Thursday, February 10, 2011

Stranger Danger talk


I got a little queasy after picking up our mail this evening. There was a notice from the Dept. of Public Safety warning us there is a high risk sex offender now residing in our neighborhood. Gulp. In our town of 26,000+ (population 2008) there are 90 registered sex offenders and now one resides pretty close to home. He did 8 years time for sexually assaulting a 9 year old. Makes a mama sick. We have a picture, full description and even his address (he is all the way on the other side of our rather large neighborhood community).

I'm not naive though, even before this notification I knew we didn't live in this perfect little bubble where there was no crime, no bad people hurting innocent children. It's just saddening there are those people out there that do these horrible things.

When I picked up the mail and looked at the notification in the car I said out loud, "Oh great (sigh)". Right away Madeline asked, "what mommy?". So we had yet another stranger danger talk. She asked who the man in the picture was. I was honest with her. I told her there are people out there that want to hurt children, it may be because they are sick, or they seek revenge because they were hurt by someone, and they have hatred in their hearts. She understood and acknowledged that lots of kids get hurt but that doesn't mean they should hurt someone to feel better. I told her the man in the picture was punished with jail time similar to how when her or James do something bad and wrong they get punished. But I also reminded her how in the past she's promised not to do the bad thing again, but then fails and does the bad or wrong thing again - well this man made a promise after his punishment not to hurt a child again, but he may go back on his word. She understood that.

So I gave her some scenarios if she were to see or be approached by this man or any other stranger here in our neighborhood at the park, or pool or out in our culdesac. She understood exactly what she needed to do. She also said she didn't want James to get hurt so I told her she needs to show James what to do if we are not right there. I was torn a little when having this conversation - I didn't want her to worry but I also didn't want her to forget on what she should do in these types of situations.

I thought I'd list on this blog post what to teach your preschoolers - 3rd graders.

Start with a simple explanation, “there are really bad people who want to hurt children, therefore it’s very, very important that you never…”

•Talk to strangers

•Open the door when someone is knocking or ringing the bell

•Leave mom’s side at the store or when we are somewhere outdoors.

•Go outside without me or a trusted adult.

•Go with a stranger who can’t find his dog, wants to give you candy, wants to show you something, wants to give you money, etc.

•Approach a strange car, even if they know mom’s name or your name.
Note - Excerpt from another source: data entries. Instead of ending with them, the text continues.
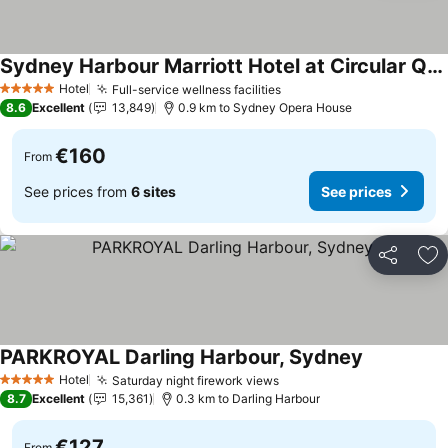
Sydney Harbour Marriott Hotel at Circular Quay
See prices
Hotel
Full-service wellness facilities
See prices
5 Stars
8.6
Excellent
13,849
0.9 km to Sydney Opera House
€160
From
See prices from
6 sites
See prices
Share
Ad
PARKROYAL Darling Harbour, Sydney
See prices
Hotel
Saturday night firework views
See prices
5 Stars
8.7
Excellent
15,361
0.3 km to Darling Harbour
€127
From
I still need to discuss with them screaming and tactics to fight and get away from a stranger. Also "safe people" they can go to for help. I'm also going to use McGruff's website to help them learn these very important rules.
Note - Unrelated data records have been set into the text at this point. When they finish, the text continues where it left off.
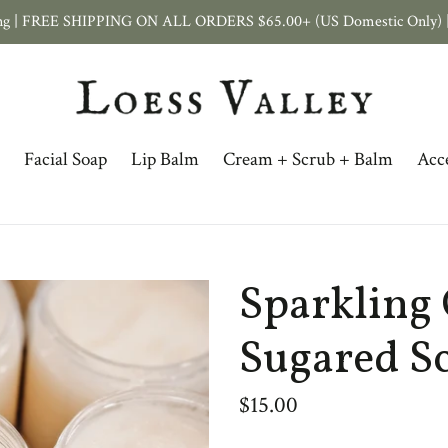
ping | FREE SHIPPING ON ALL ORDERS $65.00+ (US Domestic Only) |
Facial Soap
Lip Balm
Cream + Scrub + Balm
Acce
Sparkling 
Sugared S
Regular
$15.00
price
I told Madeline (by the way James was napping in the car while we were having this conversation) that we need to pray for this man and for others like him that they will come to know God's love and never hurt another person again. Then I said a little prayer myself to God about the worry and anxiety these issues give me as a parent.

Philippians 4:6
"Be anxious for nothing, but in everything by prayer and supplication with thanksgiving let your requests be made known to God."

4 comments:

Unknown said...

Brava to you for being honest with your kids and explaining this to them in simple, direct words. So many parents these days sugar coat these lessons or decorate them with funny words (especially when explaining "private parts"). The way you said you explained it was very honest and I bet she understood it well!

Mickie and Matt said...

Another good idea is to have a secret family word that only you guys know... so when plans change at school and some one else (friend or neighbor because you had an emergency) will be pick Madeline up she'll know to ask the person what the word is and if they know it it's safe. Also if they need to get into the house when just the kids are home. We had that and it worked really well. We never let people in who didn't know our secret family word.

Anonymous said...

Great job, Melissa. I really need to discuss this with Connor too. It makes me sick to know that there are these kind of people around us and that they could potentially harm our kids.
Thanks for the ideas!

dad said...

Thanks for the reminder Melissa. Summer time is coming and people tend to relax and let the kids run wild. We have to be on alert everyday.